South Mountain’s owners closed on the deal Wednesday. They paid about $2 million for the Trickling Springs plant and store in Chambersburg, Pa., as well as the defunct creamery’s trucks, trailers, warehouse and intellectual property, South Mountain co-owner Tony Brusco said. The judge and trustee involved in Trickling Springs’ Chapter 7 bankruptcy case signed off on the sale, he said.
Once the Trickling Springs plant is serviced and licensed again, it will start producing milk for the retail market, Brusco told The Washington Post. At least at first, the revived brand will focus on bottled organic milk, including chocolate milk, whole, 2 percent, skim and cream. Two farmers who used to sell organic milk to Trickling Springs have agreed to partner with the rejuvenated company, Brusco said.

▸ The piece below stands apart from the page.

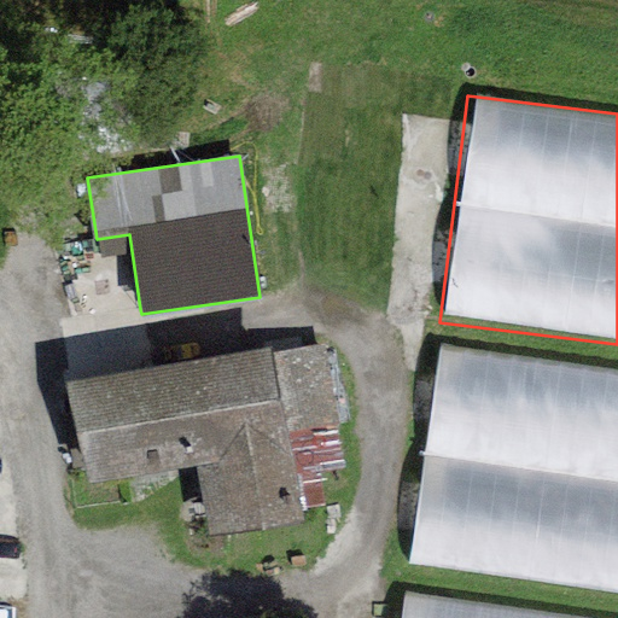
[(278,347),(64,382),(81,483),(198,464),(210,540),(307,524),(278,347)]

“Trickling Springs had a very strong brand, and they were known for organic milk, which is something we currently don’t offer,” says Brusco, who owns South Mountain with his wife, Abby, as well as his brother-in-law Ben Sowers and his wife, Kate. The family hopes to have Trickling Springs milk back in retail stores by September. While retailers have not committed to buying the milk yet, several are interested, Brusco said, including Mom’s Organic Market.
After Trickling Springs shuttered last fall, South Mountain hired a handful of its former employees. The company expects to add another 25 to 30 employees to staff up for the relaunch of Trickling Springs, Brusco said. South Mountain also plans to use the recipes it purchased to roll out some of Trickling Springs’ beloved ice creams, but under the South Mountain brand. It even may eventually bring back Trickling Springs’ organic butter, Brusco said.
“Obviously, we’re trying to ease into this so we don’t overpromise and underdeliver,” he added.
South Mountain wants to avoid the alleged overexpansion that, in part, led to Trickling Springs’ demise, Brusco said. In January, the Pennsylvania Banking and Securities Commission ordered the four former owners of Trickling Springs, including de facto financial officer Philip Riehl, to pay nearly $4.4 million in fines for violations of the Pennsylvania Securities Act of 1972 and other regulations. The men were also permanently barred from the securities business, following an investigation into their practice of financing the creamery with money from their Mennonite community without telling investors that Trickling Springs was basically insolvent.
In February, Riehl pleaded guilty to conspiracy and fraud charges in what federal prosecutors called one of the biggest Ponzi schemes in Pennsylvania history, which “targeted members of the Mennonite and Amish religious communities in Pennsylvania and elsewhere, of which the defendant is a member.” Prosecutors said the scheme swallowed up nearly $60 million in investor cash. Riehl is expected to be sentenced soon.
All four former owners were excommunicated from their Mennonite churches over their dealings with Trickling Springs.
“At the end of the day, we’re doing this because we have a very strong passion for local food, and we want to connect that to our community,” said Brusco.
“I’m not limiting us on size, but we’ll never be that corporate structure. That’s not what I’m after,” he added. “I”m not trying to be the Amazon of this type of business.”